───── Given entries
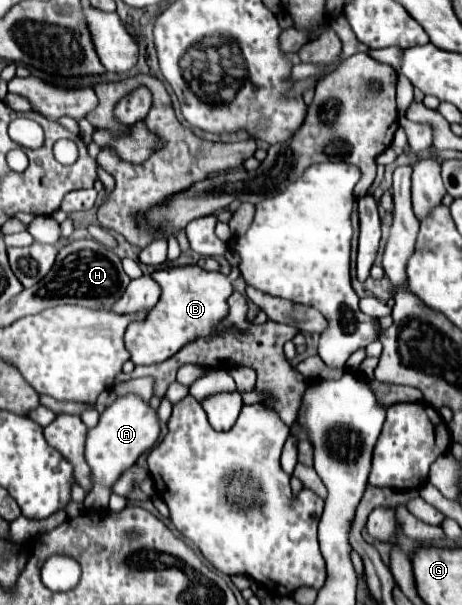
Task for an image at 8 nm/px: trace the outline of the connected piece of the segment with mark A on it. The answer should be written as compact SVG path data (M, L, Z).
M123 396L111 404L99 418L99 424L89 430L85 442L85 460L91 468L91 492L87 494L89 510L107 510L109 496L113 494L113 484L123 476L125 470L135 466L137 458L151 450L159 438L159 418L157 412L145 404L139 396Z

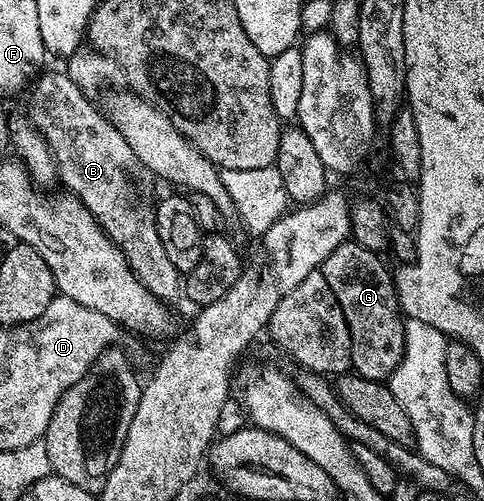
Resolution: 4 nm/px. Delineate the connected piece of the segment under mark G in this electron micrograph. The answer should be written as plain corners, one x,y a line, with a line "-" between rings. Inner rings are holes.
349,241
338,245
322,268
342,313
346,313
346,325
352,342
352,371
364,378
387,381
398,369
404,356
404,320
400,302
396,300
396,284
393,272
388,271
381,256

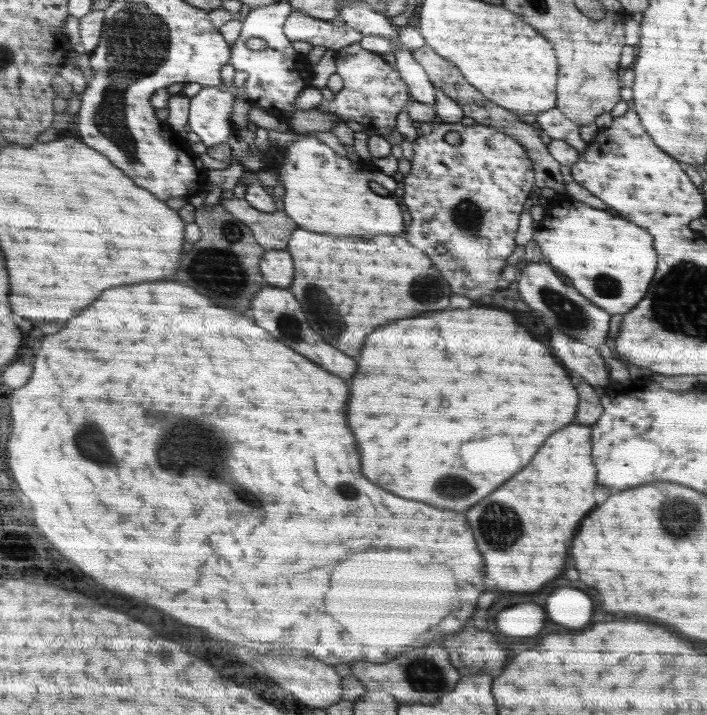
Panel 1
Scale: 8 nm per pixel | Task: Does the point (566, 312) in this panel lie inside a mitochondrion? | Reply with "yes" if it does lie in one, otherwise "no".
yes

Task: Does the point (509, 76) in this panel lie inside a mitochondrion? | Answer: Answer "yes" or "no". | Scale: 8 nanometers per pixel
no

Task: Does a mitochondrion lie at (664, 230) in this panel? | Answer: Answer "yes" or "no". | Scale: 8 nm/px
no

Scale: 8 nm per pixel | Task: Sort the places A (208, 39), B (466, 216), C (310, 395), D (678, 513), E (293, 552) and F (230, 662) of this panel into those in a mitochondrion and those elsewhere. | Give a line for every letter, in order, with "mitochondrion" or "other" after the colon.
A: other
B: mitochondrion
C: other
D: mitochondrion
E: other
F: other

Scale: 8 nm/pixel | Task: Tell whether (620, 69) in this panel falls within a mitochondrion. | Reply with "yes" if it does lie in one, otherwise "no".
no

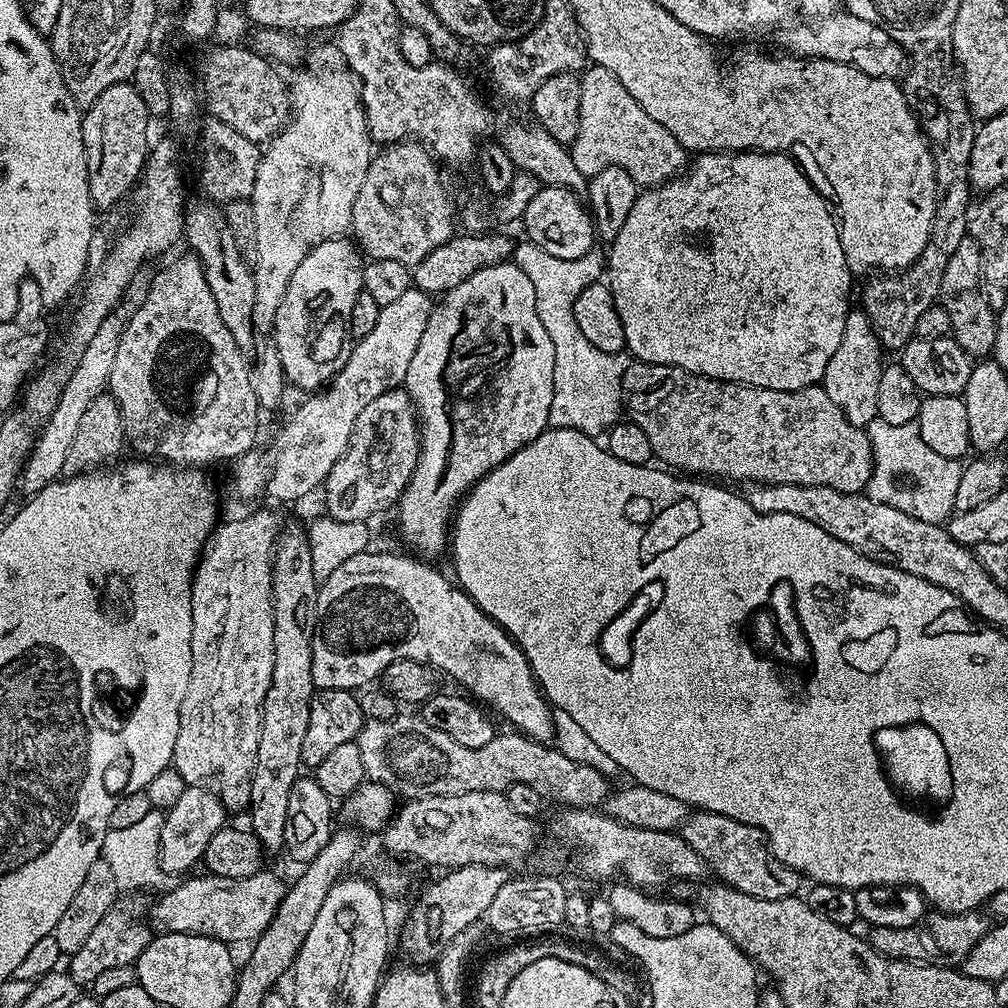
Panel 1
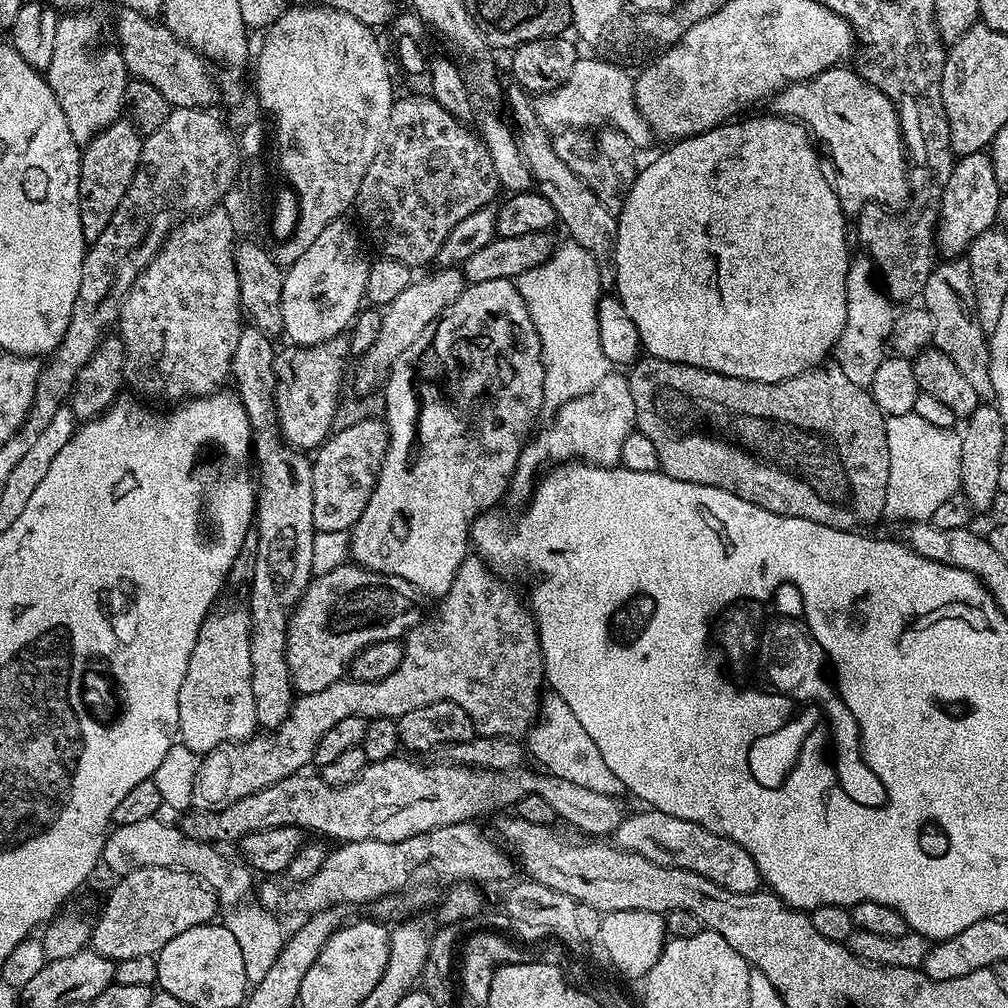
──────────
What you will do>
Repeat each record verbatim, pictures excluded.

Exercise solution>
Task for an image at 8 nm/px: trace the outline of the connected piece of the segment with mark A on it. The answer should be written as compact SVG path data (M, L, Z).
M123 396L111 404L99 418L99 424L89 430L85 442L85 460L91 468L91 492L87 494L89 510L107 510L109 496L113 494L113 484L123 476L125 470L135 466L137 458L151 450L159 438L159 418L157 412L145 404L139 396Z

Resolution: 4 nm/px. Delineate the connected piece of the segment under mark G in this electron micrograph. The answer should be written as plain corners, one x,y a line, with a line "-" between rings. Inner rings are holes.
349,241
338,245
322,268
342,313
346,313
346,325
352,342
352,371
364,378
387,381
398,369
404,356
404,320
400,302
396,300
396,284
393,272
388,271
381,256

Panel 1
Scale: 8 nm per pixel | Task: Does the point (566, 312) in this panel lie inside a mitochondrion? | Reply with "yes" if it does lie in one, otherwise "no".
yes

Task: Does the point (509, 76) in this panel lie inside a mitochondrion? | Answer: Answer "yes" or "no". | Scale: 8 nanometers per pixel
no

Task: Does a mitochondrion lie at (664, 230) in this panel? | Answer: Answer "yes" or "no". | Scale: 8 nm/px
no

Scale: 8 nm per pixel | Task: Sort the places A (208, 39), B (466, 216), C (310, 395), D (678, 513), E (293, 552) and F (230, 662) of this panel into those in a mitochondrion and those elsewhere. | Give a line for every letter, in order, with "mitochondrion" or "other" after the colon.
A: other
B: mitochondrion
C: other
D: mitochondrion
E: other
F: other

Scale: 8 nm/pixel | Task: Tell whether (620, 69) in this panel falls within a mitochondrion. | Reply with "yes" if it does lie in one, otherwise "no".
no

Panel 1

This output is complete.